From the data below, restate every line word for word.

◆ ◆ ◆ ◆ ◆

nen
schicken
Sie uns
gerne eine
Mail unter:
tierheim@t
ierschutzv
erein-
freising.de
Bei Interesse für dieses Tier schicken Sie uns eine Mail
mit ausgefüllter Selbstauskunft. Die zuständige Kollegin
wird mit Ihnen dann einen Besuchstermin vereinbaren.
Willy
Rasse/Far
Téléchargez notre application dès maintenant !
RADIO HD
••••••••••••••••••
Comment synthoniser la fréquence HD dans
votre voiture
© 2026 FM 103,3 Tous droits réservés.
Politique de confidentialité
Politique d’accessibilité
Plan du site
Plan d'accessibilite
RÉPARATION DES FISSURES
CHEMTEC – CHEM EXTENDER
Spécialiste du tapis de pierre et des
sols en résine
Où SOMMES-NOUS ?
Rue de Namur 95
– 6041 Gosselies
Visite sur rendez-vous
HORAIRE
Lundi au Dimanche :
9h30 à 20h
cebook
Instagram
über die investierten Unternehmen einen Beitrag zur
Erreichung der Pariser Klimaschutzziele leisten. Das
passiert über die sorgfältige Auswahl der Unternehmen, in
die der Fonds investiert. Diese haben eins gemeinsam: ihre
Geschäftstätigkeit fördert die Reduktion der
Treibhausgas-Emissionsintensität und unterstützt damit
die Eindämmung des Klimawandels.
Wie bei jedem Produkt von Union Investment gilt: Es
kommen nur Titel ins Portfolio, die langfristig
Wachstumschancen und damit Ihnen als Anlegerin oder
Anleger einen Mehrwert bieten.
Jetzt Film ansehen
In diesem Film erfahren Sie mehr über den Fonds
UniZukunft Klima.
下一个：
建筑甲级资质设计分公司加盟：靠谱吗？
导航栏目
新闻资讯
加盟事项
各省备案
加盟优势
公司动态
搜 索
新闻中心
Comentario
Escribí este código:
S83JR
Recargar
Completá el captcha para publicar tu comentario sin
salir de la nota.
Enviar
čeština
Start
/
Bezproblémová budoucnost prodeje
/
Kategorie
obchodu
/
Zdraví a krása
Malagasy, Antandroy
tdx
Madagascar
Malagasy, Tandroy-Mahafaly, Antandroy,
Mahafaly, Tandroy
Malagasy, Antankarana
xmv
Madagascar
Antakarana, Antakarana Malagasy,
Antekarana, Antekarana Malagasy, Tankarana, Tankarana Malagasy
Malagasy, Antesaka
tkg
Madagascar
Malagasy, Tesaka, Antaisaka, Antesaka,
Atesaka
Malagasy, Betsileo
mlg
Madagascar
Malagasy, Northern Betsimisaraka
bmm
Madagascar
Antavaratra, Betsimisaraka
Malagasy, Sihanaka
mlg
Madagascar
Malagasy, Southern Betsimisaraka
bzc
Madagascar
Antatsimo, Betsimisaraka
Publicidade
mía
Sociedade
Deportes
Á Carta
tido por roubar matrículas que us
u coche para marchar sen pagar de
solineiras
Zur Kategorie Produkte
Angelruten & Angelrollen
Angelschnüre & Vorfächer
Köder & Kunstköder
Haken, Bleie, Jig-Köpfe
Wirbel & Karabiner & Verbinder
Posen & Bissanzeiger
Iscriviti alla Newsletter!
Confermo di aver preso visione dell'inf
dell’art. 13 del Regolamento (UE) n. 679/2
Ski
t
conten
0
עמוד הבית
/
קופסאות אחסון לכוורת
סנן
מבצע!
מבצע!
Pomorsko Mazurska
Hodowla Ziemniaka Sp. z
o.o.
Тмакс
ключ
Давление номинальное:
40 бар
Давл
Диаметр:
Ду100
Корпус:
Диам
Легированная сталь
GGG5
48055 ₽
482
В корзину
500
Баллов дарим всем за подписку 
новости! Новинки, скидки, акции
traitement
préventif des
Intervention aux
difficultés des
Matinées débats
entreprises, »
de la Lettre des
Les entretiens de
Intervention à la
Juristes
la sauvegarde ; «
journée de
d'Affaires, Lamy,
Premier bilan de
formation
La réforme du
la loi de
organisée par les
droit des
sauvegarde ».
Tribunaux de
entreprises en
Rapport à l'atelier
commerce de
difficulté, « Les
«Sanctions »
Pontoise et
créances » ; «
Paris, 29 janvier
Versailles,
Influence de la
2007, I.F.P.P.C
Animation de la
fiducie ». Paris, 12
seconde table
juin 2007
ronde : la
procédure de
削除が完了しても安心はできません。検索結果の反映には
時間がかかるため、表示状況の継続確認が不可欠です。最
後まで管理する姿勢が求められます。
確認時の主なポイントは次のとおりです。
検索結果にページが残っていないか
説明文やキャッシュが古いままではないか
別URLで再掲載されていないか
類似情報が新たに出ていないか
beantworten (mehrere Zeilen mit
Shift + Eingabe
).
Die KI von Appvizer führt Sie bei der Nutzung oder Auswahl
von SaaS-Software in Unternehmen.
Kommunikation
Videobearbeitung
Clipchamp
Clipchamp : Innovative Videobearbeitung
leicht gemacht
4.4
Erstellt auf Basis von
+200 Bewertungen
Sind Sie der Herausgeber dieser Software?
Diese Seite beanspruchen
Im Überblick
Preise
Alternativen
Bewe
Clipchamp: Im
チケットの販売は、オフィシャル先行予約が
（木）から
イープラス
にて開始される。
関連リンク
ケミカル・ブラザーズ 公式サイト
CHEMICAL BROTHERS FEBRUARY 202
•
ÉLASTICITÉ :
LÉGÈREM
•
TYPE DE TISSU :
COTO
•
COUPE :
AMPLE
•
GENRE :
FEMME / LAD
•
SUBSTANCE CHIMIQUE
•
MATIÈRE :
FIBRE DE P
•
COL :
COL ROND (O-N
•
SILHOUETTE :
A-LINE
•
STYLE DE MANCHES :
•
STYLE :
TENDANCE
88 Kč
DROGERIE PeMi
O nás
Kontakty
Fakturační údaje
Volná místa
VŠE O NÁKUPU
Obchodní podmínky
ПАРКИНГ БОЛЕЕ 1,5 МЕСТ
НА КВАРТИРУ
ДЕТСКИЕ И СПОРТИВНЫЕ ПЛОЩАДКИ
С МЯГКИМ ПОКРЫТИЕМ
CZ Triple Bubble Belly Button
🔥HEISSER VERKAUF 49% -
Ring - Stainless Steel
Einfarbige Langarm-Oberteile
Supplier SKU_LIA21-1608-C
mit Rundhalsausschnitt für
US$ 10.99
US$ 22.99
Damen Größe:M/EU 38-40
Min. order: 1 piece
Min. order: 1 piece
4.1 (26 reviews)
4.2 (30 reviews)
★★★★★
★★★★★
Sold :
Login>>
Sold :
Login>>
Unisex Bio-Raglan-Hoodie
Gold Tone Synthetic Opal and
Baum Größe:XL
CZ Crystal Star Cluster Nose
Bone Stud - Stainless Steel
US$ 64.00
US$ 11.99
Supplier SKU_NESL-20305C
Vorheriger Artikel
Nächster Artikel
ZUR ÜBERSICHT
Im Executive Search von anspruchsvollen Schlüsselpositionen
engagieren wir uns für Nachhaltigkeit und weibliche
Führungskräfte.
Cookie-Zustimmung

◆ ◆ ◆ ◆ ◆

» **RESULT OF THIS EXERCISE**:
nen
schicken
Sie uns
gerne eine
Mail unter:
tierheim@t
ierschutzv
erein-
freising.de
Bei Interesse für dieses Tier schicken Sie uns eine Mail
mit ausgefüllter Selbstauskunft. Die zuständige Kollegin
wird mit Ihnen dann einen Besuchstermin vereinbaren.
Willy
Rasse/Far
Téléchargez notre application dès maintenant !
RADIO HD
••••••••••••••••••
Comment synthoniser la fréquence HD dans
votre voiture
© 2026 FM 103,3 Tous droits réservés.
Politique de confidentialité
Politique d’accessibilité
Plan du site
Plan d'accessibilite
RÉPARATION DES FISSURES
CHEMTEC – CHEM EXTENDER
Spécialiste du tapis de pierre et des
sols en résine
Où SOMMES-NOUS ?
Rue de Namur 95
– 6041 Gosselies
Visite sur rendez-vous
HORAIRE
Lundi au Dimanche :
9h30 à 20h
cebook
Instagram
über die investierten Unternehmen einen Beitrag zur
Erreichung der Pariser Klimaschutzziele leisten. Das
passiert über die sorgfältige Auswahl der Unternehmen, in
die der Fonds investiert. Diese haben eins gemeinsam: ihre
Geschäftstätigkeit fördert die Reduktion der
Treibhausgas-Emissionsintensität und unterstützt damit
die Eindämmung des Klimawandels.
Wie bei jedem Produkt von Union Investment gilt: Es
kommen nur Titel ins Portfolio, die langfristig
Wachstumschancen und damit Ihnen als Anlegerin oder
Anleger einen Mehrwert bieten.
Jetzt Film ansehen
In diesem Film erfahren Sie mehr über den Fonds
UniZukunft Klima.
下一个：
建筑甲级资质设计分公司加盟：靠谱吗？
导航栏目
新闻资讯
加盟事项
各省备案
加盟优势
公司动态
搜 索
新闻中心
Comentario
Escribí este código:
S83JR
Recargar
Completá el captcha para publicar tu comentario sin
salir de la nota.
Enviar
čeština
Start
/
Bezproblémová budoucnost prodeje
/
Kategorie
obchodu
/
Zdraví a krása
Malagasy, Antandroy
tdx
Madagascar
Malagasy, Tandroy-Mahafaly, Antandroy,
Mahafaly, Tandroy
Malagasy, Antankarana
xmv
Madagascar
Antakarana, Antakarana Malagasy,
Antekarana, Antekarana Malagasy, Tankarana, Tankarana Malagasy
Malagasy, Antesaka
tkg
Madagascar
Malagasy, Tesaka, Antaisaka, Antesaka,
Atesaka
Malagasy, Betsileo
mlg
Madagascar
Malagasy, Northern Betsimisaraka
bmm
Madagascar
Antavaratra, Betsimisaraka
Malagasy, Sihanaka
mlg
Madagascar
Malagasy, Southern Betsimisaraka
bzc
Madagascar
Antatsimo, Betsimisaraka
Publicidade
mía
Sociedade
Deportes
Á Carta
tido por roubar matrículas que us
u coche para marchar sen pagar de
solineiras
Zur Kategorie Produkte
Angelruten & Angelrollen
Angelschnüre & Vorfächer
Köder & Kunstköder
Haken, Bleie, Jig-Köpfe
Wirbel & Karabiner & Verbinder
Posen & Bissanzeiger
Iscriviti alla Newsletter!
Confermo di aver preso visione dell'inf
dell’art. 13 del Regolamento (UE) n. 679/2
Ski
t
conten
0
עמוד הבית
/
קופסאות אחסון לכוורת
סנן
מבצע!
מבצע!
Pomorsko Mazurska
Hodowla Ziemniaka Sp. z
o.o.
Тмакс
ключ
Давление номинальное:
40 бар
Давл
Диаметр:
Ду100
Корпус:
Диам
Легированная сталь
GGG5
48055 ₽
482
В корзину
500
Баллов дарим всем за подписку 
новости! Новинки, скидки, акции
traitement
préventif des
Intervention aux
difficultés des
Matinées débats
entreprises, »
de la Lettre des
Les entretiens de
Intervention à la
Juristes
la sauvegarde ; «
journée de
d'Affaires, Lamy,
Premier bilan de
formation
La réforme du
la loi de
organisée par les
droit des
sauvegarde ».
Tribunaux de
entreprises en
Rapport à l'atelier
commerce de
difficulté, « Les
«Sanctions »
Pontoise et
créances » ; «
Paris, 29 janvier
Versailles,
Influence de la
2007, I.F.P.P.C
Animation de la
fiducie ». Paris, 12
seconde table
juin 2007
ronde : la
procédure de
削除が完了しても安心はできません。検索結果の反映には
時間がかかるため、表示状況の継続確認が不可欠です。最
後まで管理する姿勢が求められます。
確認時の主なポイントは次のとおりです。
検索結果にページが残っていないか
説明文やキャッシュが古いままではないか
別URLで再掲載されていないか
類似情報が新たに出ていないか
beantworten (mehrere Zeilen mit
Shift + Eingabe
).
Die KI von Appvizer führt Sie bei der Nutzung oder Auswahl
von SaaS-Software in Unternehmen.
Kommunikation
Videobearbeitung
Clipchamp
Clipchamp : Innovative Videobearbeitung
leicht gemacht
4.4
Erstellt auf Basis von
+200 Bewertungen
Sind Sie der Herausgeber dieser Software?
Diese Seite beanspruchen
Im Überblick
Preise
Alternativen
Bewe
Clipchamp: Im
チケットの販売は、オフィシャル先行予約が
（木）から
イープラス
にて開始される。
関連リンク
ケミカル・ブラザーズ 公式サイト
CHEMICAL BROTHERS FEBRUARY 202
•
ÉLASTICITÉ :
LÉGÈREM
•
TYPE DE TISSU :
COTO
•
COUPE :
AMPLE
•
GENRE :
FEMME / LAD
•
SUBSTANCE CHIMIQUE
•
MATIÈRE :
FIBRE DE P
•
COL :
COL ROND (O-N
•
SILHOUETTE :
A-LINE
•
STYLE DE MANCHES :
•
STYLE :
TENDANCE
88 Kč
DROGERIE PeMi
O nás
Kontakty
Fakturační údaje
Volná místa
VŠE O NÁKUPU
Obchodní podmínky
ПАРКИНГ БОЛЕЕ 1,5 МЕСТ
НА КВАРТИРУ
ДЕТСКИЕ И СПОРТИВНЫЕ ПЛОЩАДКИ
С МЯГКИМ ПОКРЫТИЕМ
CZ Triple Bubble Belly Button
🔥HEISSER VERKAUF 49% -
Ring - Stainless Steel
Einfarbige Langarm-Oberteile
Supplier SKU_LIA21-1608-C
mit Rundhalsausschnitt für
US$ 10.99
US$ 22.99
Damen Größe:M/EU 38-40
Min. order: 1 piece
Min. order: 1 piece
4.1 (26 reviews)
4.2 (30 reviews)
★★★★★
★★★★★
Sold :
Login>>
Sold :
Login>>
Unisex Bio-Raglan-Hoodie
Gold Tone Synthetic Opal and
Baum Größe:XL
CZ Crystal Star Cluster Nose
Bone Stud - Stainless Steel
US$ 64.00
US$ 11.99
Supplier SKU_NESL-20305C
Vorheriger Artikel
Nächster Artikel
ZUR ÜBERSICHT
Im Executive Search von anspruchsvollen Schlüsselpositionen
engagieren wir uns für Nachhaltigkeit und weibliche
Führungskräfte.
Cookie-Zustimmung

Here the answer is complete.